- Opening Delimiter -

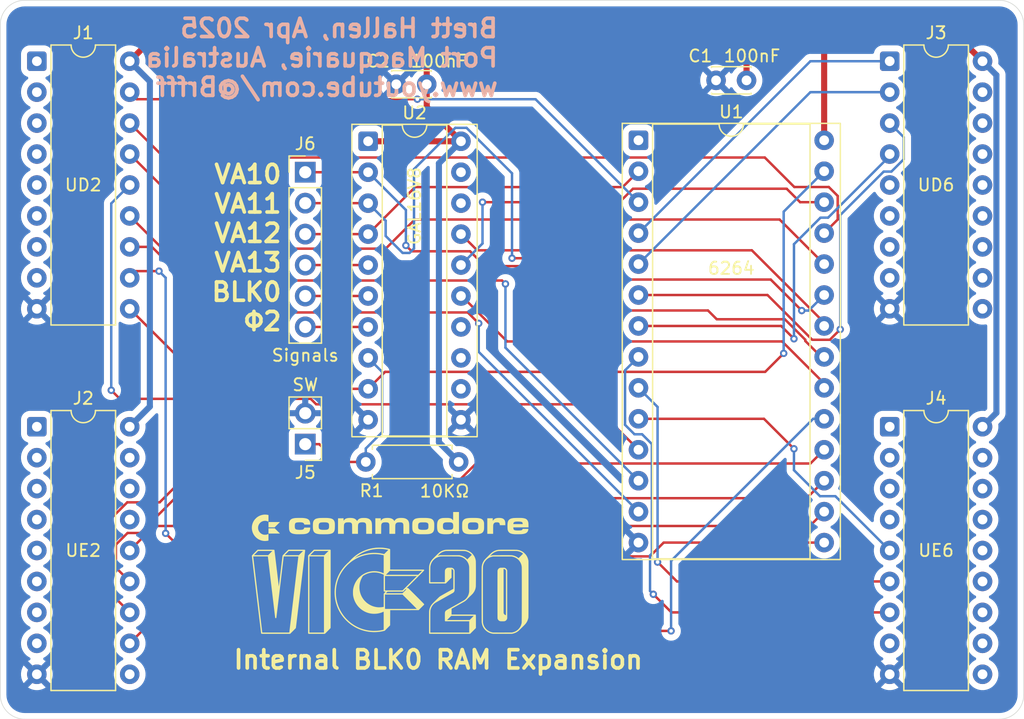
<source format=kicad_pcb>
(kicad_pcb
	(version 20241229)
	(generator "pcbnew")
	(generator_version "9.0")
	(general
		(thickness 1.6)
		(legacy_teardrops no)
	)
	(paper "A5")
	(title_block
		(title "Commodore VIC-20 BLK0 RAM Expansion ")
		(date "26-Apr-2025")
		(rev "B")
		(company "Brett Hallen")
		(comment 1 "www.youtube.com/@Brfff")
		(comment 2 ">>> UNTESTED <<<")
	)
	(layers
		(0 "F.Cu" signal)
		(2 "B.Cu" signal)
		(9 "F.Adhes" user "F.Adhesive")
		(11 "B.Adhes" user "B.Adhesive")
		(13 "F.Paste" user)
		(15 "B.Paste" user)
		(5 "F.SilkS" user "F.Silkscreen")
		(7 "B.SilkS" user "B.Silkscreen")
		(1 "F.Mask" user)
		(3 "B.Mask" user)
		(25 "Edge.Cuts" user)
		(27 "Margin" user)
		(31 "F.CrtYd" user "F.Courtyard")
		(29 "B.CrtYd" user "B.Courtyard")
		(35 "F.Fab" user)
		(33 "B.Fab" user)
	)
	(setup
		(stackup
			(layer "F.SilkS"
				(type "Top Silk Screen")
			)
			(layer "F.Paste"
				(type "Top Solder Paste")
			)
			(layer "F.Mask"
				(type "Top Solder Mask")
				(thickness 0.01)
			)
			(layer "F.Cu"
				(type "copper")
				(thickness 0.035)
			)
			(layer "dielectric 1"
				(type "core")
				(thickness 1.51)
				(material "FR4")
				(epsilon_r 4.5)
				(loss_tangent 0.02)
			)
			(layer "B.Cu"
				(type "copper")
				(thickness 0.035)
			)
			(layer "B.Mask"
				(type "Bottom Solder Mask")
				(thickness 0.01)
			)
			(layer "B.Paste"
				(type "Bottom Solder Paste")
			)
			(layer "B.SilkS"
				(type "Bottom Silk Screen")
			)
			(copper_finish "None")
			(dielectric_constraints no)
		)
		(pad_to_mask_clearance 0)
		(allow_soldermask_bridges_in_footprints no)
		(tenting front back)
		(grid_origin 80.04 36.12)
		(pcbplotparams
			(layerselection 0x00000000_00000000_55555555_5755f5ff)
			(plot_on_all_layers_selection 0x00000000_00000000_00000000_00000000)
			(disableapertmacros no)
			(usegerberextensions no)
			(usegerberattributes yes)
			(usegerberadvancedattributes yes)
			(creategerberjobfile yes)
			(dashed_line_dash_ratio 12.000000)
			(dashed_line_gap_ratio 3.000000)
			(svgprecision 4)
			(plotframeref no)
			(mode 1)
			(useauxorigin no)
			(hpglpennumber 1)
			(hpglpenspeed 20)
			(hpglpendiameter 15.000000)
			(pdf_front_fp_property_popups yes)
			(pdf_back_fp_property_popups yes)
			(pdf_metadata yes)
			(pdf_single_document no)
			(dxfpolygonmode yes)
			(dxfimperialunits yes)
			(dxfusepcbnewfont yes)
			(psnegative no)
			(psa4output no)
			(plot_black_and_white yes)
			(plotinvisibletext no)
			(sketchpadsonfab no)
			(plotpadnumbers no)
			(hidednponfab no)
			(sketchdnponfab yes)
			(crossoutdnponfab yes)
			(subtractmaskfromsilk no)
			(outputformat 1)
			(mirror no)
			(drillshape 1)
			(scaleselection 1)
			(outputdirectory "")
		)
	)
	(net 0 "")
	(net 1 "+5V")
	(net 2 "GND")
	(net 3 "VA4")
	(net 4 "VA3")
	(net 5 "VA5")
	(net 6 "VA2")
	(net 7 "VA0")
	(net 8 "VA8")
	(net 9 "BD1")
	(net 10 "BD2")
	(net 11 "BD3")
	(net 12 "VA6")
	(net 13 "unconnected-(J1-Pin_8-Pad8)")
	(net 14 "BD0")
	(net 15 "VA7")
	(net 16 "VR{slash}W")
	(net 17 "VA1")
	(net 18 "VA9")
	(net 19 "BD7")
	(net 20 "BD6")
	(net 21 "unconnected-(J2-Pin_8-Pad8)")
	(net 22 "unconnected-(J2-Pin_10-Pad10)")
	(net 23 "unconnected-(J2-Pin_2-Pad2)")
	(net 24 "unconnected-(J2-Pin_4-Pad4)")
	(net 25 "BD5")
	(net 26 "unconnected-(J2-Pin_15-Pad15)")
	(net 27 "unconnected-(J2-Pin_16-Pad16)")
	(net 28 "BD4")
	(net 29 "unconnected-(J2-Pin_1-Pad1)")
	(net 30 "unconnected-(J2-Pin_17-Pad17)")
	(net 31 "unconnected-(J2-Pin_3-Pad3)")
	(net 32 "S")
	(net 33 "BLK0{slash}G2A")
	(net 34 "VA12")
	(net 35 "VA10")
	(net 36 "VA13{slash}G1")
	(net 37 "Φ2")
	(net 38 "VA11")
	(net 39 "~{CS1}")
	(net 40 "~{ΟΕ}")
	(net 41 "CS2")
	(net 42 "unconnected-(U1-NC-Pad1)")
	(net 43 "unconnected-(U2-IO2-Pad18)")
	(net 44 "unconnected-(U2-IO8-Pad12)")
	(net 45 "unconnected-(U2-IO6-Pad14)")
	(net 46 "unconnected-(U2-IO1-Pad19)")
	(net 47 "unconnected-(U2-IO7-Pad13)")
	(net 48 "unconnected-(J1-Pin_7-Pad7)")
	(net 49 "unconnected-(J1-Pin_5-Pad5)")
	(net 50 "unconnected-(J1-Pin_6-Pad6)")
	(net 51 "unconnected-(J1-Pin_3-Pad3)")
	(net 52 "unconnected-(J1-Pin_4-Pad4)")
	(net 53 "unconnected-(J1-Pin_2-Pad2)")
	(net 54 "unconnected-(J1-Pin_1-Pad1)")
	(net 55 "unconnected-(J2-Pin_5-Pad5)")
	(net 56 "unconnected-(J2-Pin_6-Pad6)")
	(net 57 "unconnected-(J2-Pin_7-Pad7)")
	(net 58 "unconnected-(J3-Pin_7-Pad7)")
	(net 59 "unconnected-(J3-Pin_16-Pad16)")
	(net 60 "unconnected-(J3-Pin_5-Pad5)")
	(net 61 "unconnected-(J3-Pin_11-Pad11)")
	(net 62 "unconnected-(J3-Pin_12-Pad12)")
	(net 63 "unconnected-(J3-Pin_8-Pad8)")
	(net 64 "unconnected-(J3-Pin_17-Pad17)")
	(net 65 "unconnected-(J3-Pin_13-Pad13)")
	(net 66 "unconnected-(J3-Pin_14-Pad14)")
	(net 67 "unconnected-(J3-Pin_6-Pad6)")
	(net 68 "unconnected-(J3-Pin_10-Pad10)")
	(net 69 "unconnected-(J3-Pin_15-Pad15)")
	(net 70 "unconnected-(J4-Pin_17-Pad17)")
	(net 71 "unconnected-(J4-Pin_3-Pad3)")
	(net 72 "unconnected-(J4-Pin_14-Pad14)")
	(net 73 "unconnected-(J4-Pin_1-Pad1)")
	(net 74 "unconnected-(J4-Pin_13-Pad13)")
	(net 75 "unconnected-(J4-Pin_15-Pad15)")
	(net 76 "unconnected-(J4-Pin_4-Pad4)")
	(net 77 "unconnected-(J4-Pin_10-Pad10)")
	(net 78 "unconnected-(J4-Pin_2-Pad2)")
	(net 79 "unconnected-(J4-Pin_16-Pad16)")
	(net 80 "unconnected-(J4-Pin_11-Pad11)")
	(net 81 "unconnected-(J4-Pin_8-Pad8)")
	(net 82 "unconnected-(J4-Pin_12-Pad12)")
	(footprint "Connector_PinHeader_2.54mm:PinHeader_1x06_P2.54mm_Vertical" (layer "F.Cu") (at 102.07 45.23))
	(footprint "Connector_PinHeader_2.54mm:PinHeader_1x02_P2.54mm_Vertical" (layer "F.Cu") (at 102.07 67.55 180))
	(footprint "Package_DIP:DIP-18_W7.62mm" (layer "F.Cu") (at 150.04 66.12))
	(footprint "Package_DIP:DIP-18_W7.62mm" (layer "F.Cu") (at 80.04 66.12))
	(footprint "Package_DIP:DIP-18_W7.62mm" (layer "F.Cu") (at 80.04 36.12))
	(footprint "Package_DIP:DIP-18_W7.62mm" (layer "F.Cu") (at 150.04 36.12))
	(footprint "Package_DIP:DIP-20_W7.62mm_Socket" (layer "F.Cu") (at 107.23 42.69))
	(footprint "Capacitor_THT:C_Disc_D3.0mm_W2.0mm_P2.50mm" (layer "F.Cu") (at 138.29 37.69 180))
	(footprint "Resistor_THT:R_Axial_DIN0207_L6.3mm_D2.5mm_P7.62mm_Horizontal" (layer "F.Cu") (at 114.66 69.01 180))
	(footprint "LOGO" (layer "F.Cu") (at 109.04 78.12))
	(footprint "Package_DIP:DIP-28_W15.24mm_Socket" (layer "F.Cu") (at 129.42 42.61))
	(footprint "Capacitor_THT:C_Disc_D3.0mm_W2.0mm_P2.50mm"
		(layer "F.Cu")
		(uuid "fab29376-314e-4a67-ab38-e7dc2d49ceca")
		(at 112.04 38.01 180)
		(descr "C, Disc series, Radial, pin pitch=2.50mm, , diam
... [199131 chars truncated]
</source>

- Closing Delimiter -

▶ _TASK DIRECTIONS_: Answer required as a bare number: state how many lines in the material contain the word "Silkscreen".

▶ _ANSWER AREA_: 2